An important effect of trees relates to soil moisture. This study show that at the flowering and maturity stages of maize, soil moisture in the top 40 cm depth was 22% and 24% greater than in the open field, respectively. Similarly, Rhoades (1995) reported increased soil moisture to a depth of 15 cm under F. albida trees compared to open areas but found no significant difference at 15–30 cm depth. Increased levels of soil moisture under tree canopies compared to open fields can be attributed several processes: (1) F. albida tree roots can take up water from deep in some soil profiles (Dupuy and Dreyfus 1992; Roupsard et al. 1999) resulting in hydraulic lift (movement of water from deeper to shallower soil layers) (Bayala et al. 2014); (2) reduced evapotranspiration compared to crop-only conditions; and (3) increases in soil organic matter that improve soil water holding capacity and moisture availability (Lal 2006; Sileshi 2016). For example, Makumba et al. (2006) reported greater (50%) soil moisture retention in gliricidia–maize than in sole maize because of a 65% increase in soil organic matter in the gliricidia–maize intercropping system in Southern Malawi.
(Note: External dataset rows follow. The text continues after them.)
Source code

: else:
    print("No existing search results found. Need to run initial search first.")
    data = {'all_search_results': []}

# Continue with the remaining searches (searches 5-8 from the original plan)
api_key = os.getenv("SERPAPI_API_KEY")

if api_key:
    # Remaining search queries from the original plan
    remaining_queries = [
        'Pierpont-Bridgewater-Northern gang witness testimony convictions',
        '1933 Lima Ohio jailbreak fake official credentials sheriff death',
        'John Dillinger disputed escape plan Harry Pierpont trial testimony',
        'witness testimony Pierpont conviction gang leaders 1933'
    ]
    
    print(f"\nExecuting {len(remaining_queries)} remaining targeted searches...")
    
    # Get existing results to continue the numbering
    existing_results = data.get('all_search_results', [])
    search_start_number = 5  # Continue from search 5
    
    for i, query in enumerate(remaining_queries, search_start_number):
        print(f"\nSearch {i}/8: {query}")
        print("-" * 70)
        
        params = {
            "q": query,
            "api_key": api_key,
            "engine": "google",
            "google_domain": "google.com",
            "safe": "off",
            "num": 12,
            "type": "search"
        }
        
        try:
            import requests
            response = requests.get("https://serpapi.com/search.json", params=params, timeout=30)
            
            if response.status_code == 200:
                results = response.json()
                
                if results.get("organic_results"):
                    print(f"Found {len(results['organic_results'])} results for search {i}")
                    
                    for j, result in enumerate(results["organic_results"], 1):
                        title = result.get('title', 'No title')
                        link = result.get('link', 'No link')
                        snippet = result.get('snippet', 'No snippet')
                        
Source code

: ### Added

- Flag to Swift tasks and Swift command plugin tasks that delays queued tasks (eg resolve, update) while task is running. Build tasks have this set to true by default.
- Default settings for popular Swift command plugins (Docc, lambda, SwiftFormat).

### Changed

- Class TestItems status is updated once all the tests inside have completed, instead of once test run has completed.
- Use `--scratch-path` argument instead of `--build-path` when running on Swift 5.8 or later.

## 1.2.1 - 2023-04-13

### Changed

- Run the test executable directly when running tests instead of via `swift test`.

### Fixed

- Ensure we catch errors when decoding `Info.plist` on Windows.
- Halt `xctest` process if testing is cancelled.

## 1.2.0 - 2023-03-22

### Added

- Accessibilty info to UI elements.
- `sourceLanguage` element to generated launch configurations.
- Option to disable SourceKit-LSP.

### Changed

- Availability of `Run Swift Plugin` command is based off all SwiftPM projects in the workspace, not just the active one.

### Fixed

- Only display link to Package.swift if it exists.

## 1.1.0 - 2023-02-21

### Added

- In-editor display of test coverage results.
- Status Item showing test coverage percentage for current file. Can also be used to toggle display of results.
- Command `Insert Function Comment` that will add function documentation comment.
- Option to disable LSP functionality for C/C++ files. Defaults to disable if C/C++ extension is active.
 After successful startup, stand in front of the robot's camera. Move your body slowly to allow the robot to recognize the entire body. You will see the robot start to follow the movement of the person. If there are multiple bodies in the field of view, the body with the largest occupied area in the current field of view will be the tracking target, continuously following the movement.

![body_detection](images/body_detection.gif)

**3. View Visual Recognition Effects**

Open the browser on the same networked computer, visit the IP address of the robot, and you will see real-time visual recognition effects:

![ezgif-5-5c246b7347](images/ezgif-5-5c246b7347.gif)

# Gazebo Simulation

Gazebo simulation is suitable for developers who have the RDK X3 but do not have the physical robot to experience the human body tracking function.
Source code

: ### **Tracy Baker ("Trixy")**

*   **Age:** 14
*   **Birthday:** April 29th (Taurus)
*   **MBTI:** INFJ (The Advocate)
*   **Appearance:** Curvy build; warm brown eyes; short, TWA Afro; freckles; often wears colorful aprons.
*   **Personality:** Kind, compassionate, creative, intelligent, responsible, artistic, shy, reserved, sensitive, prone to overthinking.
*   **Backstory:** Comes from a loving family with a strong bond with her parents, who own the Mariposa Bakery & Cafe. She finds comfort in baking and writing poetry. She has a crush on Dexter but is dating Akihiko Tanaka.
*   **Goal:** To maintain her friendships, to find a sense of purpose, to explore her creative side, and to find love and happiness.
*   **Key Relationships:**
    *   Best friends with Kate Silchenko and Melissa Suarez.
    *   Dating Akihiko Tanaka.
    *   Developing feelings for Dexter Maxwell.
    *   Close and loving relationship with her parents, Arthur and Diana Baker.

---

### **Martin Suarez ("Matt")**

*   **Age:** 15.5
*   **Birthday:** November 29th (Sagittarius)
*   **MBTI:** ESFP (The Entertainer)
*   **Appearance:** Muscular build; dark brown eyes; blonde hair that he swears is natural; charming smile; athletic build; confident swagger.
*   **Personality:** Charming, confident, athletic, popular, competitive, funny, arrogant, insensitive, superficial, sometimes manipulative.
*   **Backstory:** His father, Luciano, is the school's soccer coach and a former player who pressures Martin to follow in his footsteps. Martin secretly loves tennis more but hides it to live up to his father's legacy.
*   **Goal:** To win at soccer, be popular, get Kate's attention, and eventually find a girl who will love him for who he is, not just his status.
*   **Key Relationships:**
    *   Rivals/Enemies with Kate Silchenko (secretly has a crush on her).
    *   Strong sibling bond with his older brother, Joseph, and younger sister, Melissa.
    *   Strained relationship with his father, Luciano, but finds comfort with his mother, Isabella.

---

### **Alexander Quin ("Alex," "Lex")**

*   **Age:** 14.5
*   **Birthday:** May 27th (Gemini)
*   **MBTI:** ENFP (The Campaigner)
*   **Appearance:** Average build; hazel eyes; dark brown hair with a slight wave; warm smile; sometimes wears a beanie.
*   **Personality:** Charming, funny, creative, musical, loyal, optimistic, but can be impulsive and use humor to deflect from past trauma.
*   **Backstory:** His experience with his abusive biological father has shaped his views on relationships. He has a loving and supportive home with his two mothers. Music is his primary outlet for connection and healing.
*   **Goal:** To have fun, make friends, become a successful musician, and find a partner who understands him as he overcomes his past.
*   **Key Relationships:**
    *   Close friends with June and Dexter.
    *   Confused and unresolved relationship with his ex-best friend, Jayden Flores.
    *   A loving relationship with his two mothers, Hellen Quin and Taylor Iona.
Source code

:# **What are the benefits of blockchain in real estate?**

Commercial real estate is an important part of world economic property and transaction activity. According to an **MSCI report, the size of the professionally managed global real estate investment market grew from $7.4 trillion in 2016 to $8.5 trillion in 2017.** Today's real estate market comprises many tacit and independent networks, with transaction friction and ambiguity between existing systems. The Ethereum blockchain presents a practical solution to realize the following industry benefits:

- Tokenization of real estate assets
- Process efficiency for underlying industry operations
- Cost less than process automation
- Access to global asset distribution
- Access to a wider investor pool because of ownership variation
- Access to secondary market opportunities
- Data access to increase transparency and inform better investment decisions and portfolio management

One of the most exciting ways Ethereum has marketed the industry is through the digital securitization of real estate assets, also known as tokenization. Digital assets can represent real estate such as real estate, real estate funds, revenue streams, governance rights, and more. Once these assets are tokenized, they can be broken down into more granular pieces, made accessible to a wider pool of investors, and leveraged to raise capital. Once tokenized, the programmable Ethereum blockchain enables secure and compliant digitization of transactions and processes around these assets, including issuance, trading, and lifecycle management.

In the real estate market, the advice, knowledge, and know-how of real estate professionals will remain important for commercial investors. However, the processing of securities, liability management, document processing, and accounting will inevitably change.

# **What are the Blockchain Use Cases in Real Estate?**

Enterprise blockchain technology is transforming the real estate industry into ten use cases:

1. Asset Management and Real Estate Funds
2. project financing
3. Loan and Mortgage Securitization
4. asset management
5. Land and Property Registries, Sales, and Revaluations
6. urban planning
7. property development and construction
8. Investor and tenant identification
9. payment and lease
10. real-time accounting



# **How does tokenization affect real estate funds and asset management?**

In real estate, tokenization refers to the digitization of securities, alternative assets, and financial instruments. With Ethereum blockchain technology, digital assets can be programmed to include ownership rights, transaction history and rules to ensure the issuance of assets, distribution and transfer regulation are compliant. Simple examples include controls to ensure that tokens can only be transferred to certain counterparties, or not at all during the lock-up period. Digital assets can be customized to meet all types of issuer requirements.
Tree density in the CRV of Ethiopia is sparse, about 4.2 trees per hectare (Sida et al. 2018a), due to browsing by free-grazing livestock that kills naturally regenerated or planted tree seedlings (Endale et al. 2017). In addition, there is a preference by small-holder farmers to allocate their land to food crops in order to maximise food production for home consumption or sale (Abebe et al. 2013). Increasing tree population density in the study area could be a viable tree management strategy to enhance crop production in the long-term, as maize yield and biomass were greater under tree crowns compared to crop only plots. The results of the present study suggest that maize productivity under F. albida trees could be further improved by pruning and the application of fertilisers, particularly during high or average rainfall seasons. However, use of chemical fertilisers for smallholder maize production is limited by the high cost of fertilisers and the associated financial risk (Bacha et al. 2001).

Field experiments, conducted at particular points in time and space, can provide valuable information on system performance, but they are expensive, time consuming and can be of limited value in the quantitative transfer of experiences between sites. Alternatively, simulation models offer a means of quantitatively integrating complexity to evaluate system performance (Kassie et al. 2014; Smethurst et al. 2017) and to conduct virtual experiments (Luedeling et al. 2016). Therefore, we recommend that further agroforestry research in the parklands of Ethiopia includes simulation of biophysical productivity and socio-economic factors, e.g. tree-crop interactions at the plot scale, and fertilizers, manures, wood, fuel, livestock, labour, and other socio-economic factors at the farm scale. At the plot scale, the APSIM (Agricultural Production Systems sIMulator) tree-crop daily simulation model could potentially be adapted to parkland systems as it can integrate a range of biophysical factors including water, N and microclimate (Dilla et al. 2017; Sida et al. 2018b; Smethurst et al. 2017). The biophysical outputs of APSIM could then be used as inputs to farm-scale livelihood modelling options such as Simile (Muetzelfeldt and Massheder 2003), APSFarm (Rodriguez et al. 2006) and Farm-Safe (Graves et al. 2011).